Plötzlich werde ich mir einer Sache bewusst.  Zittrig schiebe ich das Tuch wieder in den Overall. Ich versuche, mich  aufzurichten und sofort beginnt sich wieder alles um mich herum zu  drehen. Keuchend sinke ich zurück in den Schnee. Ich atme tief durch.  Ich muss hier weg. Die Kanone ist schon längst ertönt und sie werden ihn  holen wollen. Ich muss hier weg. Oder sie werden etwas machen, damit  ich fliehen muss. Vor meinem inneren Auge erscheint eine grausige  Mutation - eine Mischung aus Wolf und Bär, mit der sie letztes Jahr die  Tribute gejagt haben.

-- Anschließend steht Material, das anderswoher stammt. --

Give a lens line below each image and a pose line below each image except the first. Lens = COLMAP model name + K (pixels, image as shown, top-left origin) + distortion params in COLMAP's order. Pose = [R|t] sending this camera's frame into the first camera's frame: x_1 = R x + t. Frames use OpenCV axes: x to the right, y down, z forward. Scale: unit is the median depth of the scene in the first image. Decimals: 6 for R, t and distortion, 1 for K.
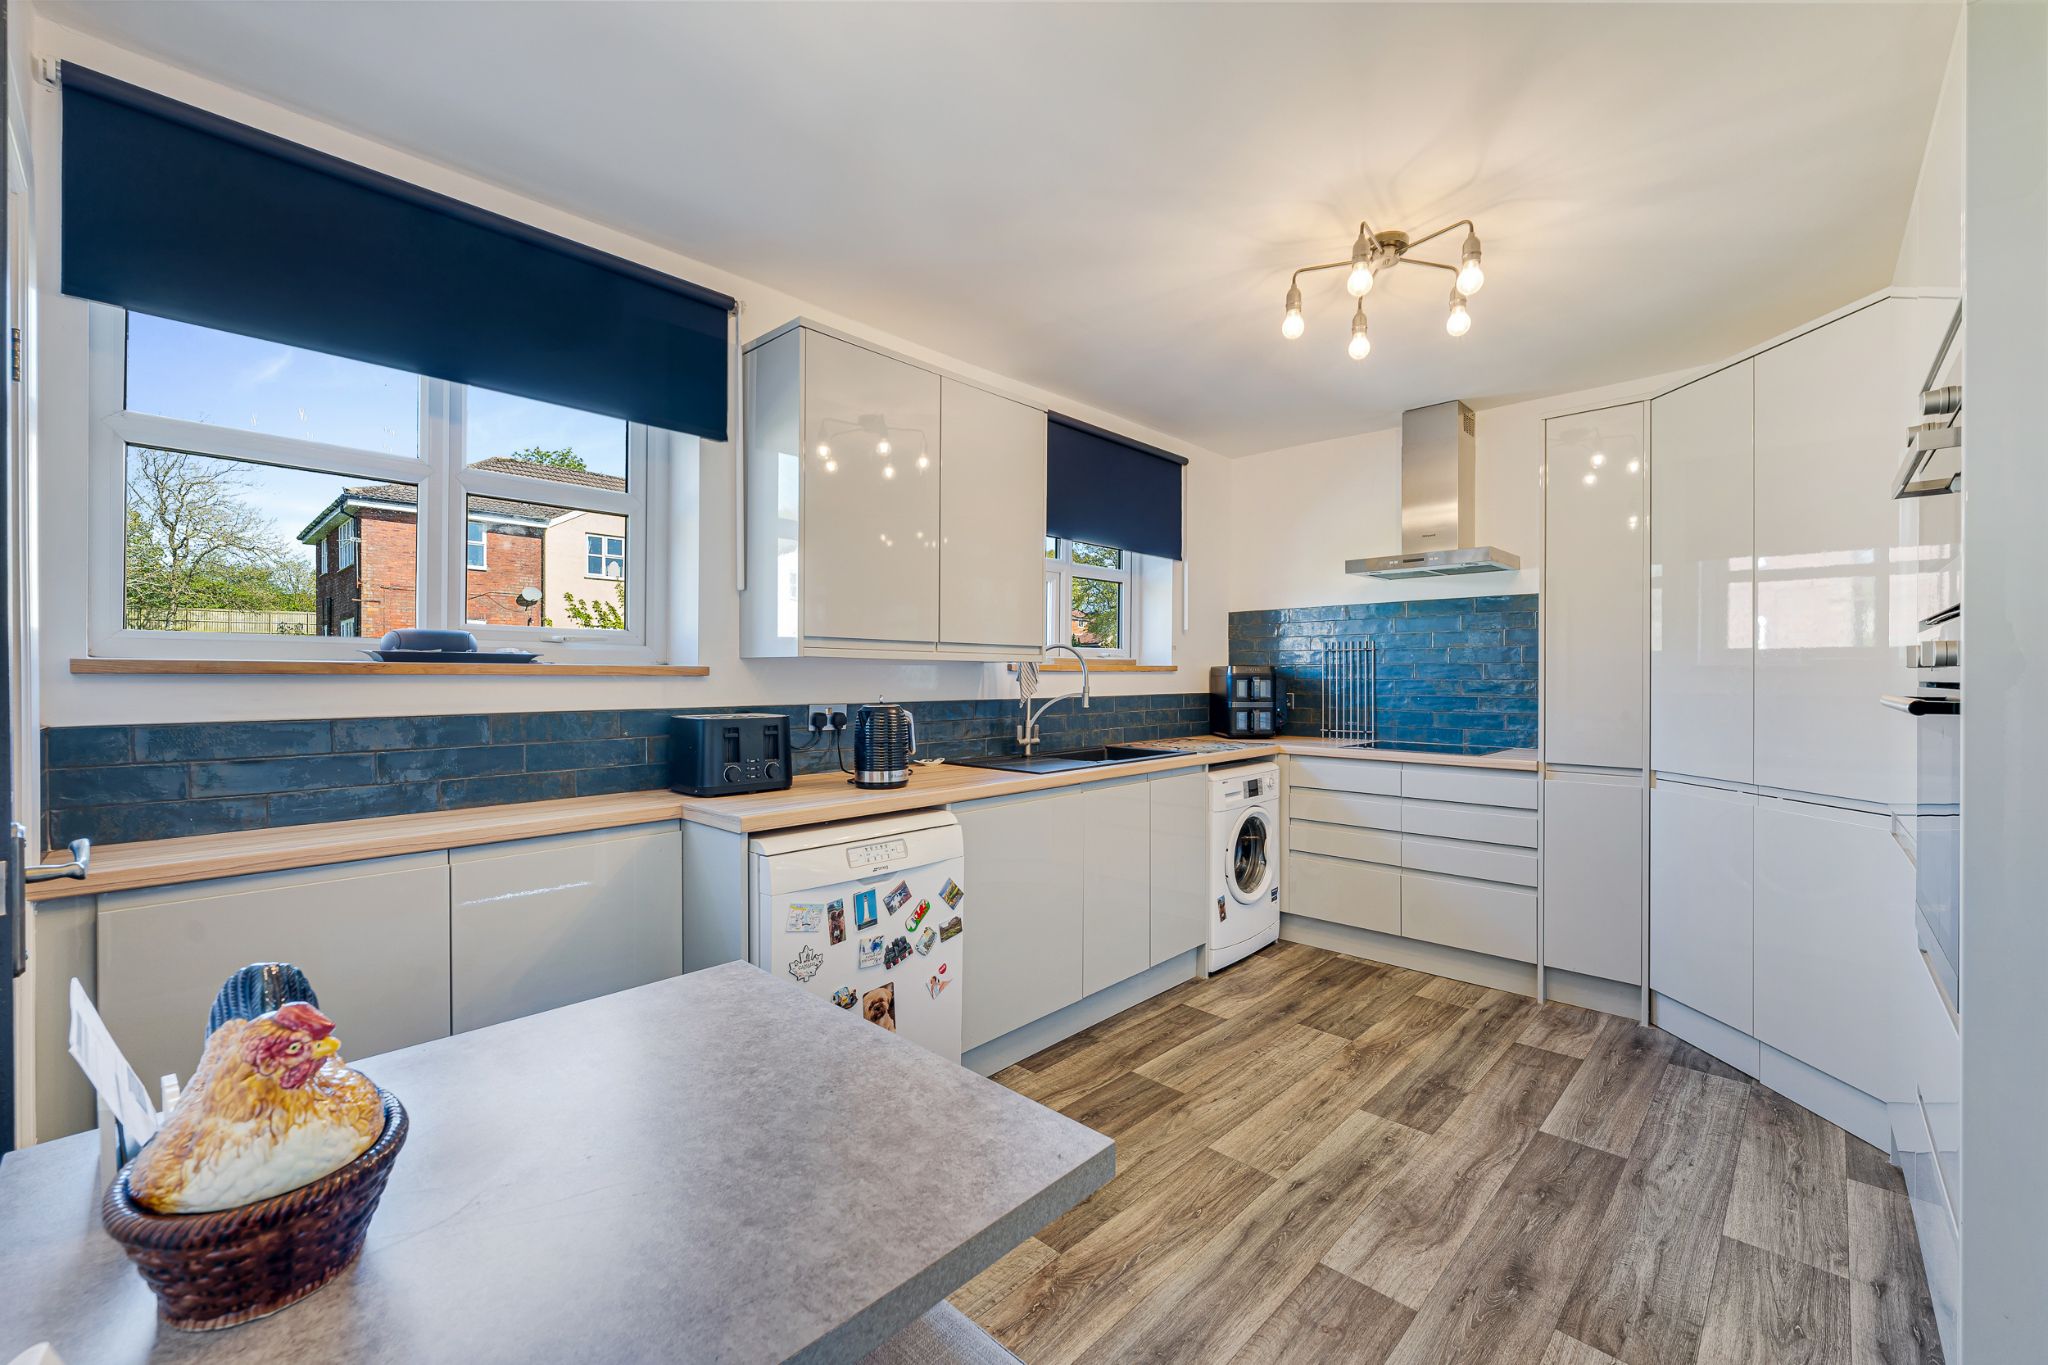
lens RADIAL K [[836.5, 0, 1011.7], [0, 836.5, 677.1], [0, 0, 1]] dist [-0.001550, 0.000512]
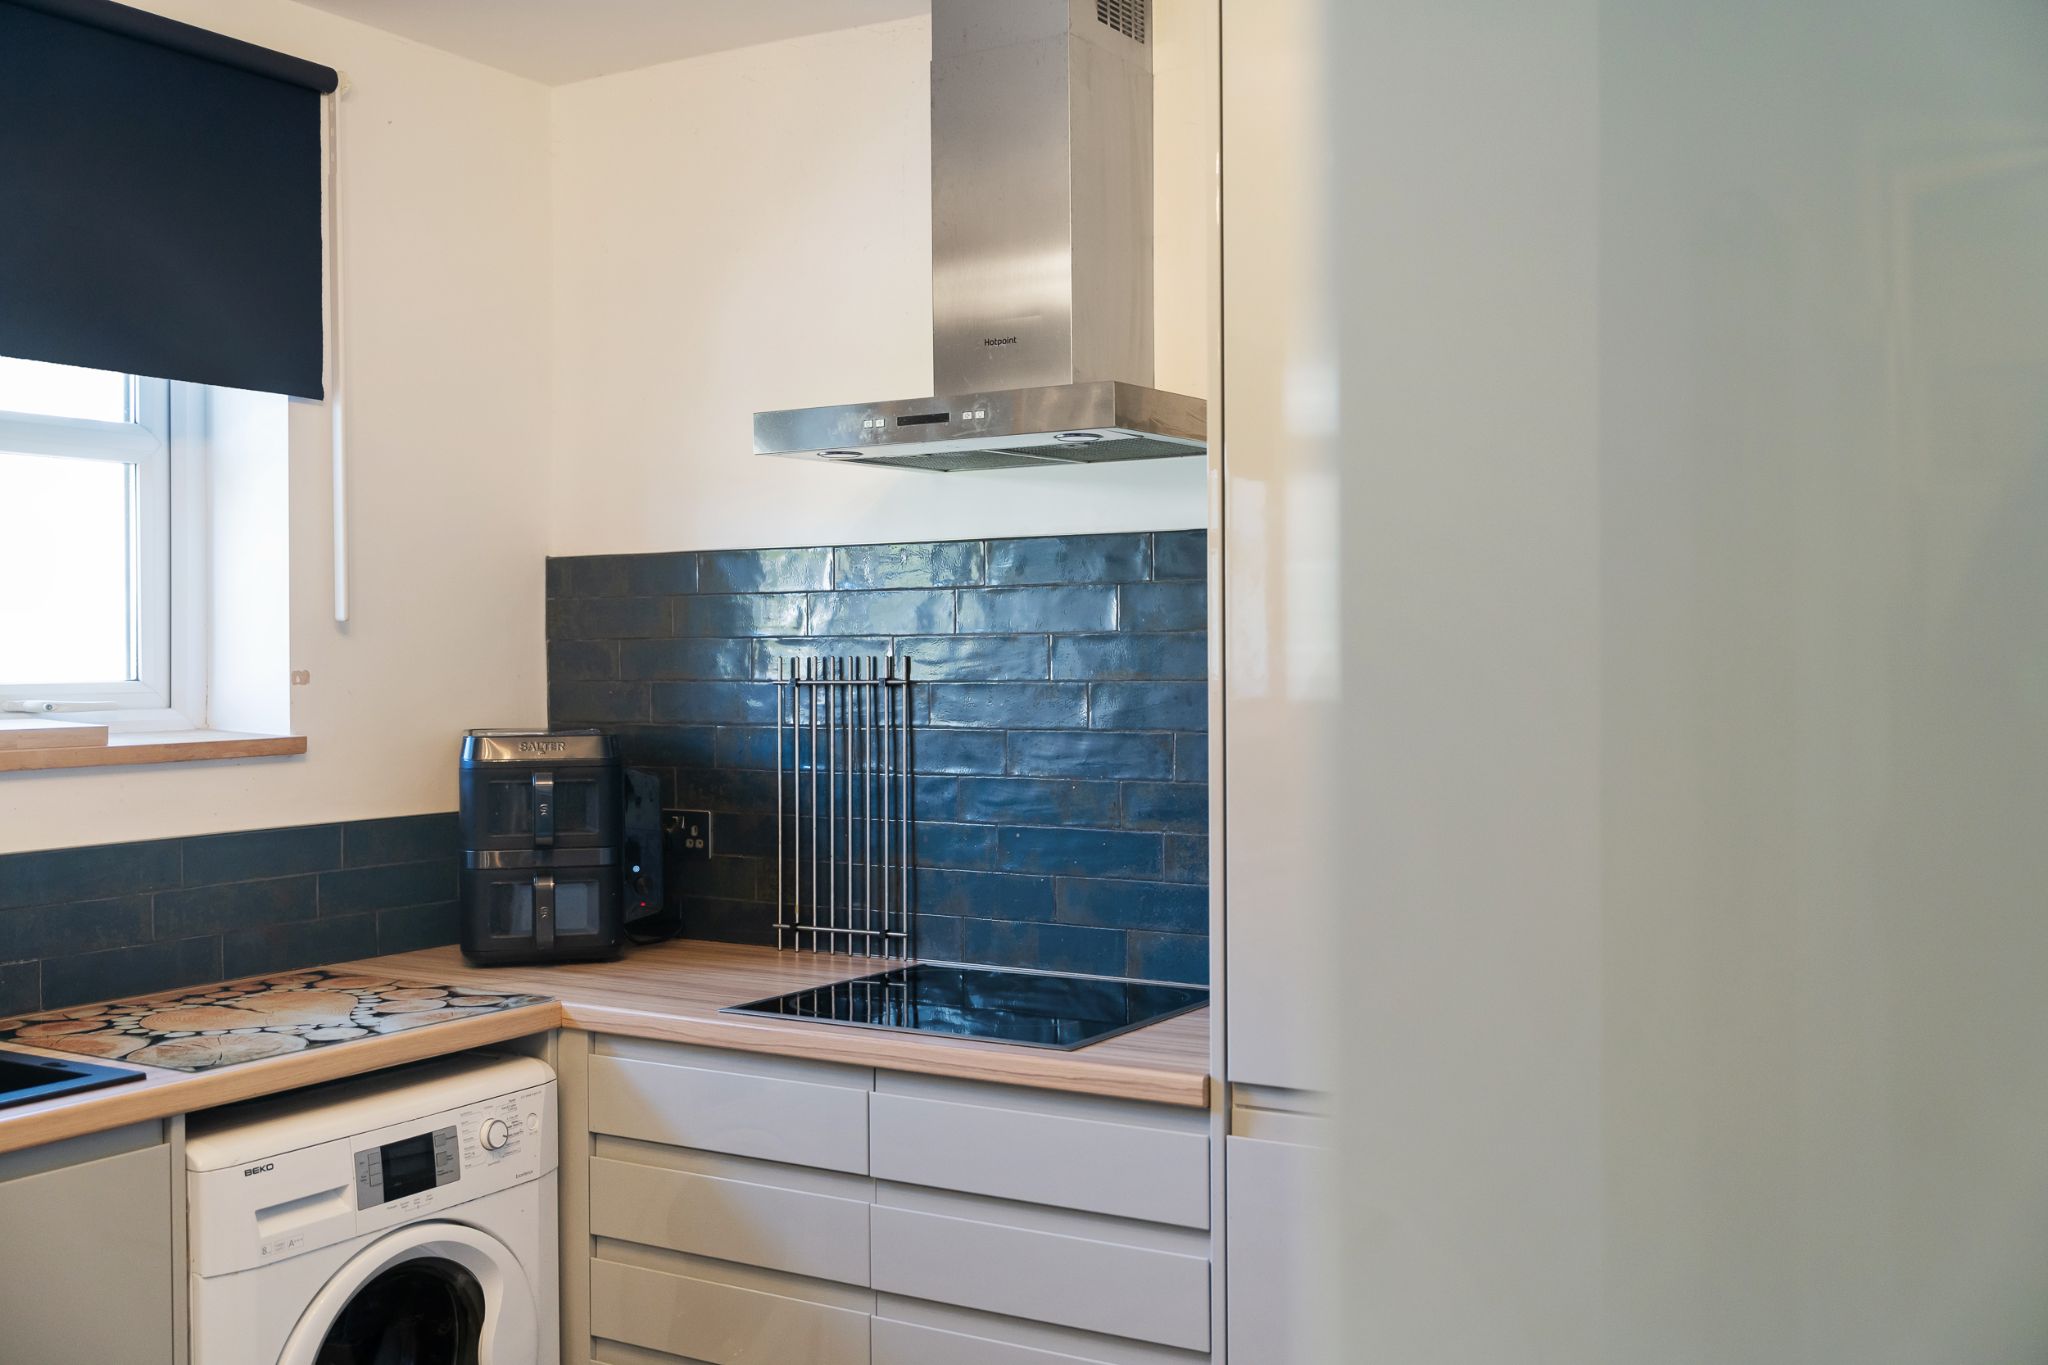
lens RADIAL K [[2018.1, 0, 1036.3], [0, 2018.1, 688.6], [0, 0, 1]] dist [0.005032, 0.000000]
pose [[0.973859, -0.006833, 0.227052, 0.384541], [0.003936, 0.999905, 0.013209, -0.053246], [-0.227121, -0.011970, 0.973793, 0.271144]]
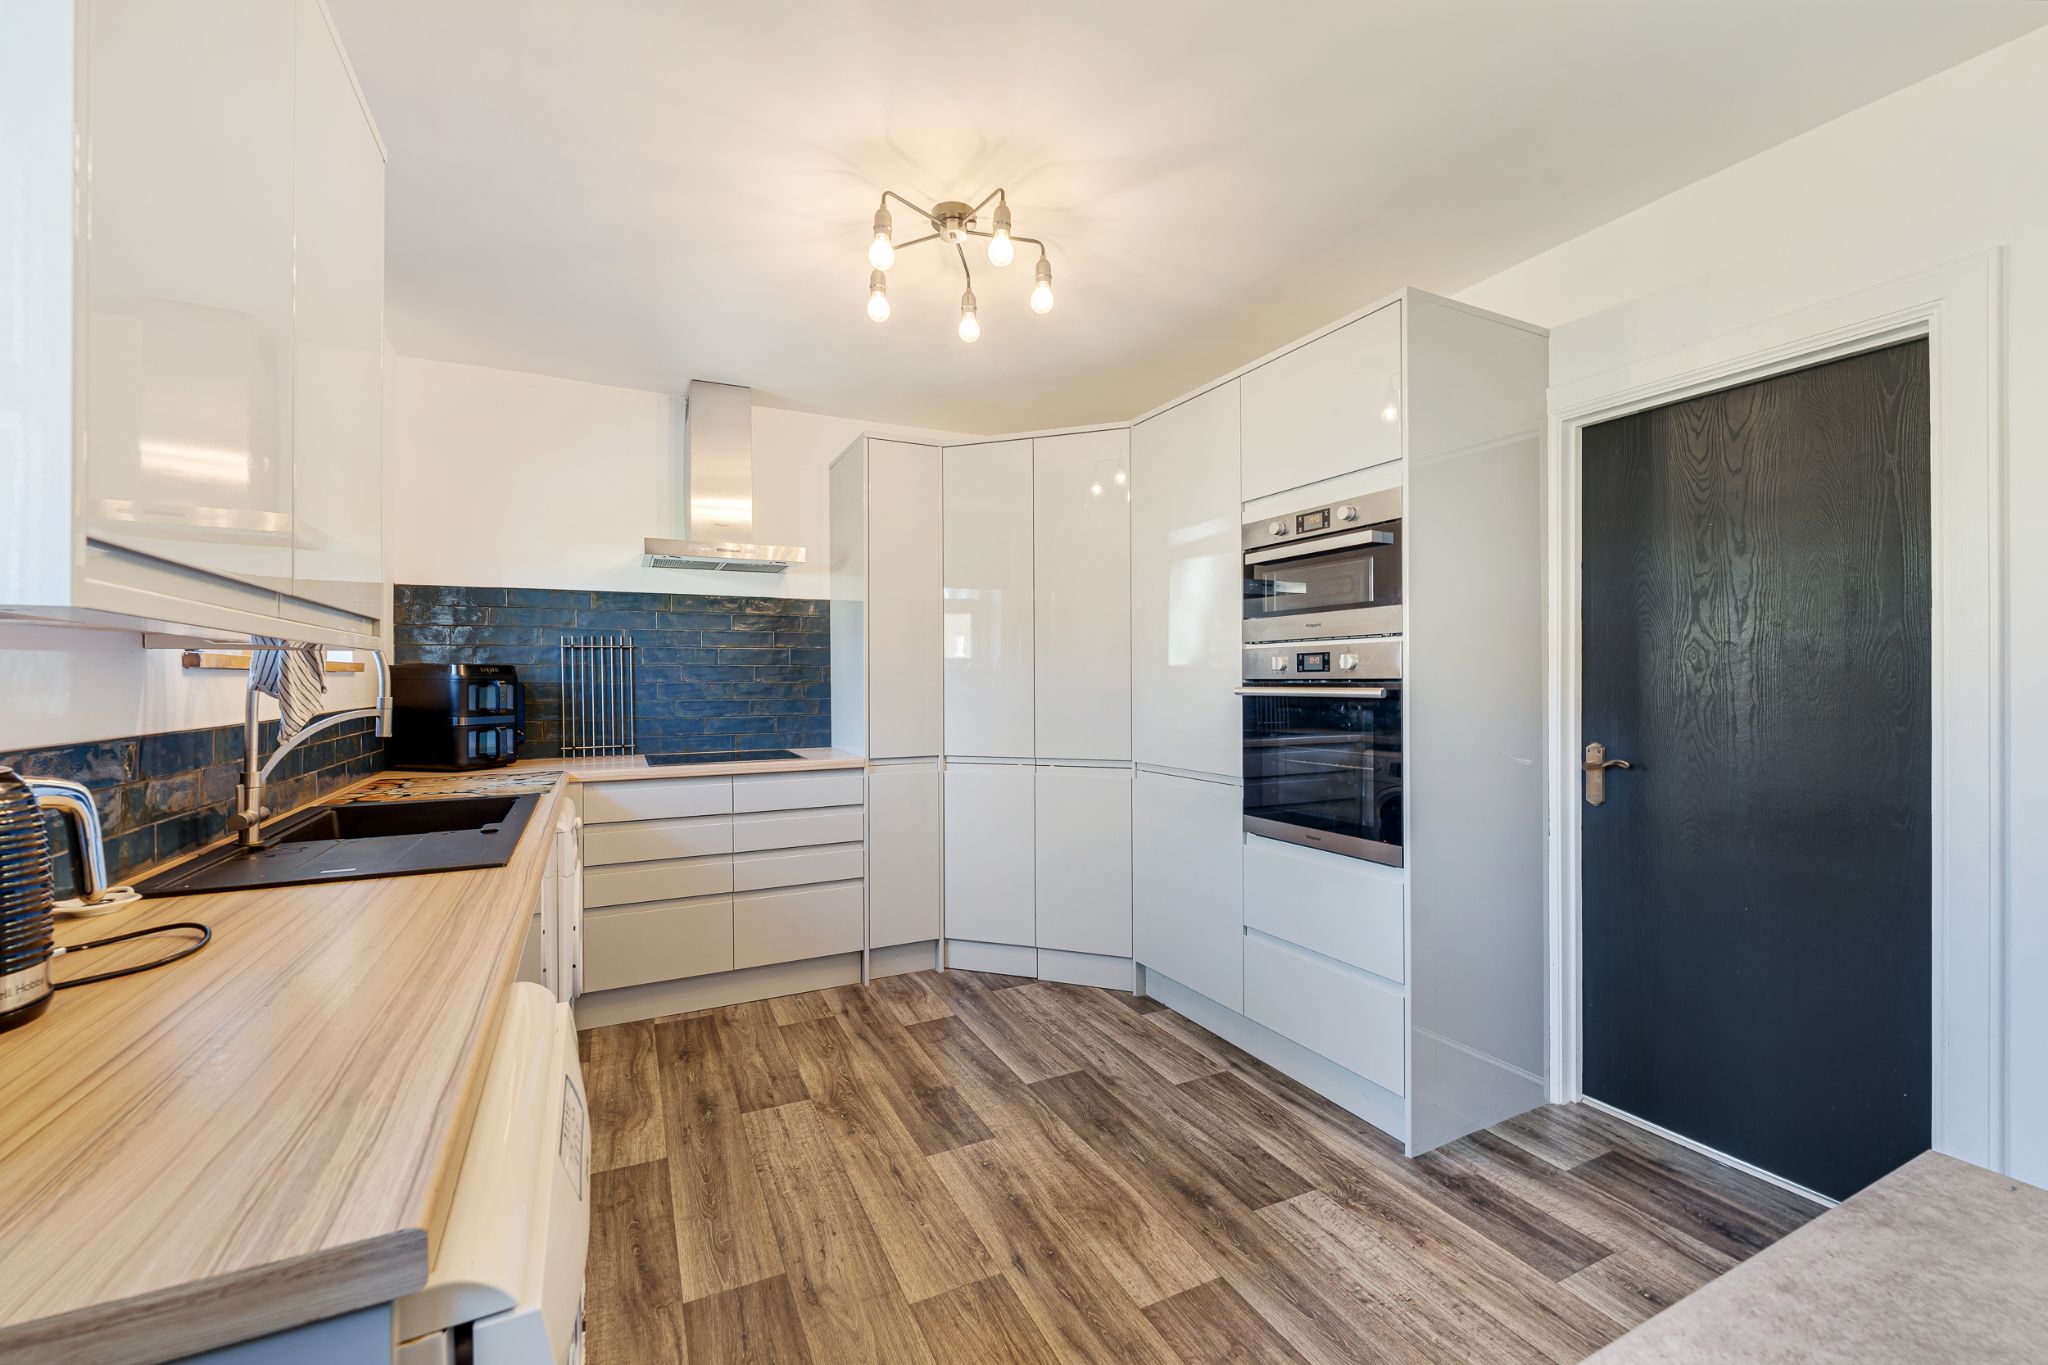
lens RADIAL K [[836.5, 0, 1038.4], [0, 836.5, 678.8], [0, 0, 1]] dist [-0.001550, 0.000512]
pose [[0.330475, -0.001618, 0.943813, -0.288632], [0.006961, 0.999976, -0.000723, 0.002399], [-0.943789, 0.006808, 0.330478, 0.427413]]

Ohne darüber nachzudenken, greife ich nach  dem Messer, das immer noch neben mir auf dem Boden liegt. Möglich, dass  ich es noch brauchen werde. Dann versuche ich erneut, mich  aufzurichten. Ich möchte die Augen schließen, doch ich bezweifle, dass  es dadurch besser wird. Langsam, um meinen Kreislauf nicht zu  überfordern, richte ich mich auf. Doch selbst die kleinsten Bewegungen  sind zu viel. Die Bäume um mich herum schwanken und die Kopfschmerzen  sind so stark, dass mein ohnehin schon unsicheres Blickfeld verschwimmt. 

Vielleicht sollte ich doch hier warten, bis sie versuchen, mich  zu vertreiben? In diesem Zustand komme ich nicht weit. Vielleicht ist  es das Beste, wenn ich warte, bis sie mich umbringen. Ich werde sowieso  früher oder später sterben. Warum nicht jetzt?

Nein! Ich  schüttele energisch den Kopf und kann mir gerade noch rechtzeitig die  freie Hand in den Mund stecken, bevor ich von Schmerzen gepeinigt  aufschreie. Ich schwanke und fuchtele mit der Hand, die das Messer hält  herum, um das Gleichgewicht wieder zu erlangen. Wie ein Sack Mehl falle  ich um und kippe zufällig gegen einen Baum, der mir Halt gibt. Mit der  freien Hand umklammere ich den Baum.